— Text section —
%%
Mayor of Split
- In office 1 June 2009 – 7 June 2013
- Deputy: Željko Šundov
- Preceded by: Ivan Kuret
- Succeeded by: Ivo Baldasar

Member of Parliament
- In office 22 December 2011 – 28 September 2015
- Constituency: X electoral district

President of the Croatian Civic Party
- Incumbent
- Assumed office 25 September 2009
- Preceded by: Position established

Personal details
- Born: 25 September 1960 (age 65) Muć, PR Croatia, FPR Yugoslavia
- Party: Croatian Civic Party (2009–present)
- Spouse: Anka Lalin ​ ​(m. 1989; div. 2009)​
- Domestic partner: Fani Horvat (2010–present)
- Children: 5
- Relatives: Nevenka Bečić (sister)
- Occupation: Politician, entrepreneur
- Profession: Mechanical technician

= Željko Kerum =

Croatian entrepreneur and politician

Željko Kerum (born 25 September 1960) is a Croatian entrepreneur and politician who served as Mayor of Split from 2009 to 2013. He was also the owner of the supermarket chain Kerum which folded in 2012.

Kerum won the 2009 election, was eliminated in the first round of the 2013 election, and lost in the run-off of the 2017 election.

== Early life ==
Kerum was born in the village of Ogorje (part of Muć) in the Dalmatian hinterland. In 1978, he graduated from a technical high School in Split and in 1981, he got his first job at the local construction company Melioracija. During his employment, he spent a year in Iraq working on military bases.

== Business career ==
He founded his own company Kerum in 1989, opening his first convenience store in 1990. In 1996, he opened his first supermarket in the Lora neighbourhood of Split. In 2003, he bought the Diokom industrial facilities (formerly known as Jugoplastika), and in 2007, he opened the Joker shopping mall, the largest in all of Dalmatia at the time. In 2012, his supermarket chain folded. During his time as Mayor of Split, he bought one of the local hotels which also folded and was later taken over by Adri Group.

== Politics ==
In the first round of the 2009 election for Mayor of Split, Kerum ran as an independent candidate and won 40.2% of the popular vote, while his closest rival won 34.7%. In the run-off, Kerum secured 56.9% of the votes, thus becoming the new mayor of Split.
%%
— Listed records —
%%
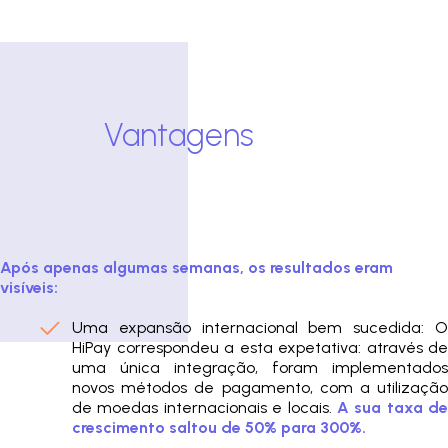
Vantagens
Após apenas algumas semanas, os resultados eram
visíveis:
Uma expansão internacional bem sucedida: O
HiPay correspondeu a esta expetativa: através de
uma única integração, foram implementados
novos métodos de pagamento, com a utilização
de moedas internacionais e locais.
A sua taxa de
crescimento saltou de 50% para 300%.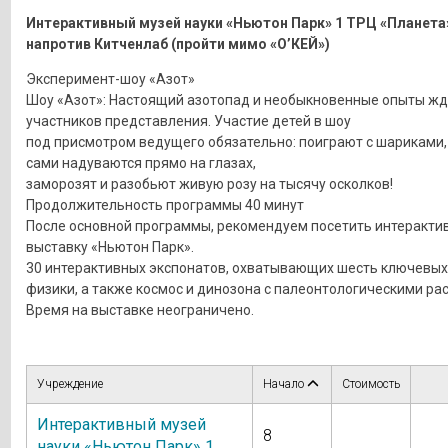
Интерактивный музей науки «Ньютон Парк» 1 ТРЦ «Планета
напротив Китченлаб (пройти мимо «О’КЕЙ»)
Эксперимент-шоу «Азот»
Шоу «Азот»: Настоящий азотопад и необыкновенные опыты жд
участников представления. Участие детей в шоу
под присмотром ведущего обязательно: поиграют с шариками,
сами надуваются прямо на глазах,
заморозят и разобьют живую розу на тысячу осколков!
Продолжительность программы 40 минут
После основной программы, рекомендуем посетить интеракти
выставку «Ньютон Парк».
30 интерактивных экспонатов, охватывающих шесть ключевых
физики, а также космос и динозона с палеонтологическими ра
Время на выставке неограничено.
Учреждение
Начало
Стоимость
Интерактивный музей
8
науки «Ньютон Парк» 1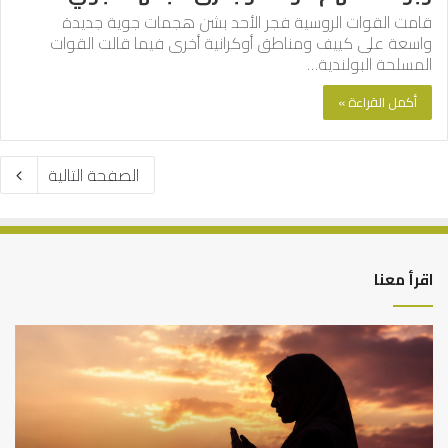
قامت القوات الروسية فجر الأحد بشن هجمات جوية جديدة
واسعة على كييف ومناطق أوكرانية أخرى فيما قالت القوات
المسلحة البولندية…
أكمل القراءة »
الصفحة التالية
اقرأ معنا
كيف
أه
تشكل
أسب
العبادات
عد
شخصية
است
الإنسان؟
الد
%%
— Exercise objective —
Pick up the article on Željko Kerum after its final sentence and write the next part of its Politics section. The entries have no connection to the article on Željko Kerum.

— Response area —
In September 2009, during a live television interview on the national television talk show Nedjeljom u 2, in response to host Aleksandar Stanković's question if Serb businessmen were welcome in Croatia Kerum said, 'If it were up to me I would not let them, because these people have never brought us anything good in the past nor will they ever do so, and same goes for Montenegrins - whoever does business with them will end up with a loss'. (Note: "Zato što nam Srbi nikad nisu dobro donijeli, pa neće ni sada. Ne samo oni nego i Crnogorci i tkogod s njima, ovaj, poslije neće dobro proći.") Asked further by Stanković if he would accept a man of Serb ethnicity as a son-in-law, Kerum emphatically exclaimed, 'No! Never!'

On 16 January 2011, a group of citizens from Split organized a protest against the previously announced change to the city's urban planning regulations which would allow construction of restaurants and bars in beach areas. An investigation revealed that one of the companies which would benefit from such construction was owned by Kerum's mistress Fani Horvat. This particular project would also include destruction of a protected forest area. Kerum further caused a stir when he proposed building a 40-meter tall statue of Christ the Redeemer to rival that of Rio de Janeiro.

In 2011, he ran in Croatian parliamentary election as a candidate of the Croatian Democratic Union.

In the 2013 election, Kerum won only 19.0% of the popular vote and failed to progress to the run-off.

In the 2017 election, Kerum won 30.4% of the popular vote in the first round, but lost in the run-off, securing only 44.3% of the vote.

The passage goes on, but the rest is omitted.